((

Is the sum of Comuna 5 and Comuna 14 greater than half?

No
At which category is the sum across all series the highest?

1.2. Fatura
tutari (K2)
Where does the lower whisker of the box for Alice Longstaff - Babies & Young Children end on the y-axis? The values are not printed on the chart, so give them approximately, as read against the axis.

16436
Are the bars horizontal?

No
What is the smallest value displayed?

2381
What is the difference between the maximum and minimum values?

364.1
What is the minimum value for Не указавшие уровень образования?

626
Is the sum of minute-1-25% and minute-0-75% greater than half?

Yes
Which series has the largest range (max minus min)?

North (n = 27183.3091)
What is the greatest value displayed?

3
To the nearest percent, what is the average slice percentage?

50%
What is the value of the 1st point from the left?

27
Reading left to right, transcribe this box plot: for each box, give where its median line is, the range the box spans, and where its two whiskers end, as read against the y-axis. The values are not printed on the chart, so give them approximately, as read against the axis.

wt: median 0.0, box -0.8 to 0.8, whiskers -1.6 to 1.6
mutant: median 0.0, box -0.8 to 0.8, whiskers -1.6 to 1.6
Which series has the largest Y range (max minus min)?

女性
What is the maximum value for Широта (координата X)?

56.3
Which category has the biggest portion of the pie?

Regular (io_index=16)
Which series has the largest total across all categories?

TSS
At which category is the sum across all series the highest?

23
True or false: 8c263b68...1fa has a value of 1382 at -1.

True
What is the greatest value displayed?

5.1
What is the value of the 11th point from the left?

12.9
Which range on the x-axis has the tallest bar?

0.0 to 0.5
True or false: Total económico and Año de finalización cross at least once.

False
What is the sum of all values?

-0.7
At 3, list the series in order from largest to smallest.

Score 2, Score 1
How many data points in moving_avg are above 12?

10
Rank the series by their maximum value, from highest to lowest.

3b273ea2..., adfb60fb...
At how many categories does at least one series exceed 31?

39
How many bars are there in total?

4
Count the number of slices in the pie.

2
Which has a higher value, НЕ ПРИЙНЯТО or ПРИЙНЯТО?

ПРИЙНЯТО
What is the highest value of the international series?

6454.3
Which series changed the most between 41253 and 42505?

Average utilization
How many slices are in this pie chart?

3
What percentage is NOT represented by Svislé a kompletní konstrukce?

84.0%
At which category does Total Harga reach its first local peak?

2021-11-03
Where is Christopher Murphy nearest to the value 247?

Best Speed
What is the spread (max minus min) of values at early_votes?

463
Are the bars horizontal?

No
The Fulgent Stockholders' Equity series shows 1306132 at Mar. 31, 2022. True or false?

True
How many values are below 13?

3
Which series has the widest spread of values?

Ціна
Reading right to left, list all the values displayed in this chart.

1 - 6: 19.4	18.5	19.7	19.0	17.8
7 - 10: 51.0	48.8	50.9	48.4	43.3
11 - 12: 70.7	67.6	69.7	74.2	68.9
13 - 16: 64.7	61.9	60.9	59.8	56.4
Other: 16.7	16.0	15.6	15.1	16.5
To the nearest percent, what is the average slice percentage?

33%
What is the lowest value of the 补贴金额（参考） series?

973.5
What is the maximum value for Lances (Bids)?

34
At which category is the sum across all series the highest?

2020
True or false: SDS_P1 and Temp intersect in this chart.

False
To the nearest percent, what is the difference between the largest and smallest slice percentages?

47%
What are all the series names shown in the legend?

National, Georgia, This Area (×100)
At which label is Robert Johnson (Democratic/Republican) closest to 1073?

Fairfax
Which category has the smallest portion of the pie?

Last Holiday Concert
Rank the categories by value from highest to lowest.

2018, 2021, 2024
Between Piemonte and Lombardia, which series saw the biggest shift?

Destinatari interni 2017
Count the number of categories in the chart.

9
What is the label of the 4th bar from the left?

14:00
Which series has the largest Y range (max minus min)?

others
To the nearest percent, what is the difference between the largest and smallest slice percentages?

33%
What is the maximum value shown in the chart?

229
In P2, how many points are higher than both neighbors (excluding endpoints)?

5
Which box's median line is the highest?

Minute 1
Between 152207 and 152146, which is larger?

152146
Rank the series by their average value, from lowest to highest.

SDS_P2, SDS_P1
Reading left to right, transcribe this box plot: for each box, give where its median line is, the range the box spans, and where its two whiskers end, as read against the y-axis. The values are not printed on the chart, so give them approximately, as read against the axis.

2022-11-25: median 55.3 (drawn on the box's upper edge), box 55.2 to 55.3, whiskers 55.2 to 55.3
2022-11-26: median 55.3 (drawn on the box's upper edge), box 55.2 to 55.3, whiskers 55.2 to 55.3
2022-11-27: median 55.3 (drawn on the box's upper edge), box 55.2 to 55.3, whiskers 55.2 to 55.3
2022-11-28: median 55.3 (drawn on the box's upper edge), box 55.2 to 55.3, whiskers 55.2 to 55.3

))

**Work task**:
Retype the lines starting at the one containing "North (n = 27183.3091)" and ending at the one containing "Which series changed", with both of those lines included.

**Solution**:
North (n = 27183.3091)
What is the greatest value displayed?

3
To the nearest percent, what is the average slice percentage?

50%
What is the value of the 1st point from the left?

27
Reading left to right, transcribe this box plot: for each box, give where its median line is, the range the box spans, and where its two whiskers end, as read against the y-axis. The values are not printed on the chart, so give them approximately, as read against the axis.

wt: median 0.0, box -0.8 to 0.8, whiskers -1.6 to 1.6
mutant: median 0.0, box -0.8 to 0.8, whiskers -1.6 to 1.6
Which series has the largest Y range (max minus min)?

女性
What is the maximum value for Широта (координата X)?

56.3
Which category has the biggest portion of the pie?

Regular (io_index=16)
Which series has the largest total across all categories?

TSS
At which category is the sum across all series the highest?

23
True or false: 8c263b68...1fa has a value of 1382 at -1.

True
What is the greatest value displayed?

5.1
What is the value of the 11th point from the left?

12.9
Which range on the x-axis has the tallest bar?

0.0 to 0.5
True or false: Total económico and Año de finalización cross at least once.

False
What is the sum of all values?

-0.7
At 3, list the series in order from largest to smallest.

Score 2, Score 1
How many data points in moving_avg are above 12?

10
Rank the series by their maximum value, from highest to lowest.

3b273ea2..., adfb60fb...
At how many categories does at least one series exceed 31?

39
How many bars are there in total?

4
Count the number of slices in the pie.

2
Which has a higher value, НЕ ПРИЙНЯТО or ПРИЙНЯТО?

ПРИЙНЯТО
What is the highest value of the international series?

6454.3
Which series changed the most between 41253 and 42505?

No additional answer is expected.